Mario Kart 8 fans are not happy.

By Jason Collins | Published

This article is more than 2 years old

mario kart 8

It would seem that the long and prosperous life of Mario Kart 8 Deluxe, the Nintendo Switch version of the 2014 mega-hit video game, is getting an extension via a new DLC announced earlier this year. The new DLC should add remastered popular courses from the series’ past, which should be added to the game episodically, starting March through 2023. However, some long-time fans of Nintendo’s racing franchise aren’t particularly happy with Nintendo’s announcement after discovering striking similarities between the upcoming content and Mario Kart Tour, the free mobile spin-off of the game.

According to Kotaku, devoted fans of the Mario Kart series quickly noticed that some of the returning classics aren’t graphically on par with the Deluxe version of the Mario Kart 8 video game. Instead, they look much less detailed and more cartoony, which led many to believe that they’re just upscaled ports of the tracks which appeared in the previous games. More specifically, some have pointed out that the art style used for the upcoming tracks is too similar to Mario Kart Tour mobile video game and not the paid premium experience the gamers were expecting.

The Mario Kart 8 Deluxe — Booster Course Pass is priced at $25, so the fans’ dissatisfaction is quite reasonable. The Pass will release episodically, starting March 18, by introducing the first of six waves, each containing eight new courses. The first batch includes some of the Mario Kart Wii’s highlighted tracks, such as Sky Garden, Choco Mountain, and Coconut Mall, all of which look upscaled painted but without additional textures.

Unfortunately, the fandom isn’t a united front on this matter. While some openly voice their dissatisfaction, arguing that the returning courses look rubbery and less detailed and realistic than other Mario Kart 8 tracks, others are willing to settle for anything. Admittedly, the entire fandom unanimously agrees that the graphic quality of upcoming tracks isn’t up to the expected standard. However, some fans are willing to take the update as-is, considering that the game hasn’t received a meaningful update in the last four years. So, a bird in the hand is worth two in the bush?

With everything said, there’s a case to be made here in favor of Nintendo. The announced tracks, though graphically unsightly and perhaps inappropriate for use in Mario Kart 8, do pay homage to other Mario Kart releases on other platforms and their graphic styles at the time. It isn’t necessarily a bad thing, but according to the disgruntled fandom, it isn’t necessarily a good thing either. In the end, the players’ dissatisfaction is based on the sheer assumption that the final product will look exactly the same as it did during the showcase, which doesn’t have to be the case. Nintendo might’ve just shown us its work-in-progress iteration of the tracks.

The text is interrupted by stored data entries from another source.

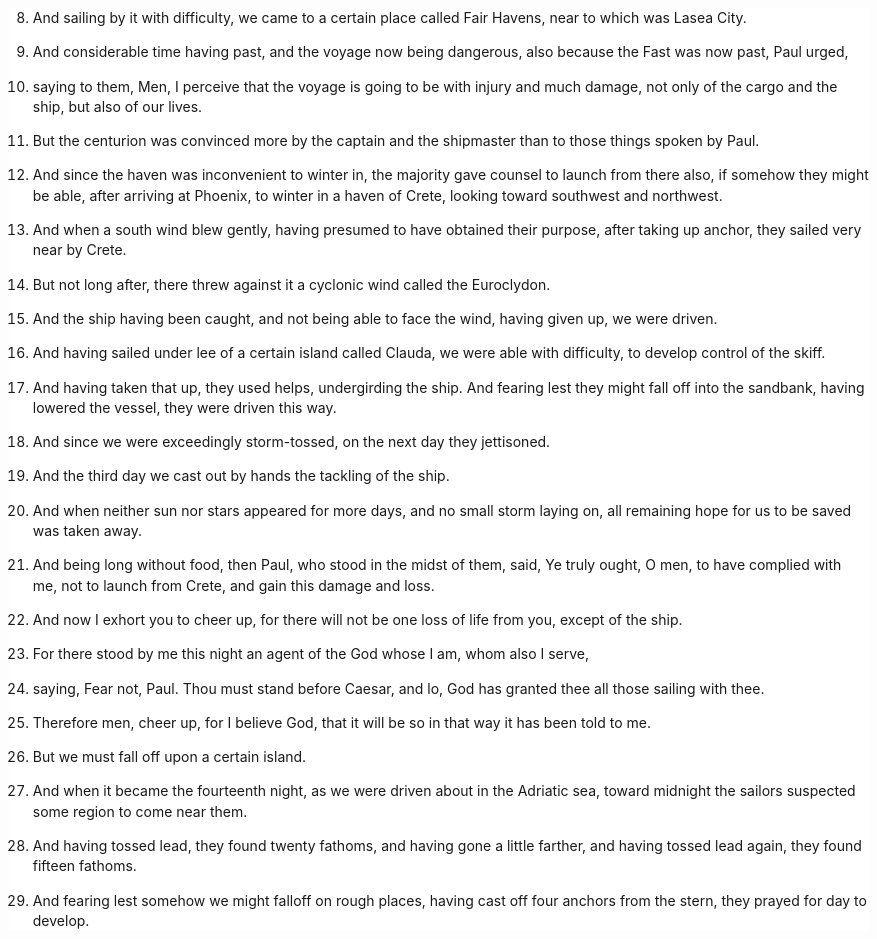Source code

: 8. And sailing by it with difficulty, we came to a certain place called Fair Havens, near to which was Lasea City.

9. And considerable time having past, and the voyage now being dangerous, also because the Fast was now past, Paul urged,

10. saying to them, Men, I perceive that the voyage is going to be with injury and much damage, not only of the cargo and the ship, but also of our lives.

11. But the centurion was convinced more by the captain and the shipmaster than to those things spoken by Paul.

12. And since the haven was inconvenient to winter in, the majority gave counsel to launch from there also, if somehow they might be able, after arriving at Phoenix, to winter in a haven of Crete, looking toward southwest and northwest.

13. And when a south wind blew gently, having presumed to have obtained their purpose, after taking up anchor, they sailed very near by Crete.

14. But not long after, there threw against it a cyclonic wind called the Euroclydon.

15. And the ship having been caught, and not being able to face the wind, having given up, we were driven.

16. And having sailed under lee of a certain island called Clauda, we were able with difficulty, to develop control of the skiff.

17. And having taken that up, they used helps, undergirding the ship. And fearing lest they might fall off into the sandbank, having lowered the vessel, they were driven this way.

18. And since we were exceedingly storm-tossed, on the next day they jettisoned.

19. And the third day we cast out by hands the tackling of the ship.

20. And when neither sun nor stars appeared for more days, and no small storm laying on, all remaining hope for us to be saved was taken away.

21. And being long without food, then Paul, who stood in the midst of them, said, Ye truly ought, O men, to have complied with me, not to launch from Crete, and gain this damage and loss.

22. And now I exhort you to cheer up, for there will not be one loss of life from you, except of the ship.

23. For there stood by me this night an agent of the God whose I am, whom also I serve,

24. saying, Fear not, Paul. Thou must stand before Caesar, and lo, God has granted thee all those sailing with thee.

25. Therefore men, cheer up, for I believe God, that it will be so in that way it has been told to me.

26. But we must fall off upon a certain island.

27. And when it became the fourteenth night, as we were driven about in the Adriatic sea, toward midnight the sailors suspected some region to come near them.

28. And having tossed lead, they found twenty fathoms, and having gone a little farther, and having tossed lead again, they found fifteen fathoms.

29. And fearing lest somehow we might falloff on rough places, having cast off four anchors from the stern, they prayed for day to develop.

Though we won’t actually know which is which until the tracks actually launch in more than a month’s time, there is a bright side to all of this. The upcoming tracks, fully remastered or not, are effectively being saved from the oblivion their original platforms are inevitably doomed to, and while still imperfect, these tracks just got a fresh new lease on life — at least until the purported Mario Kart 9 releases.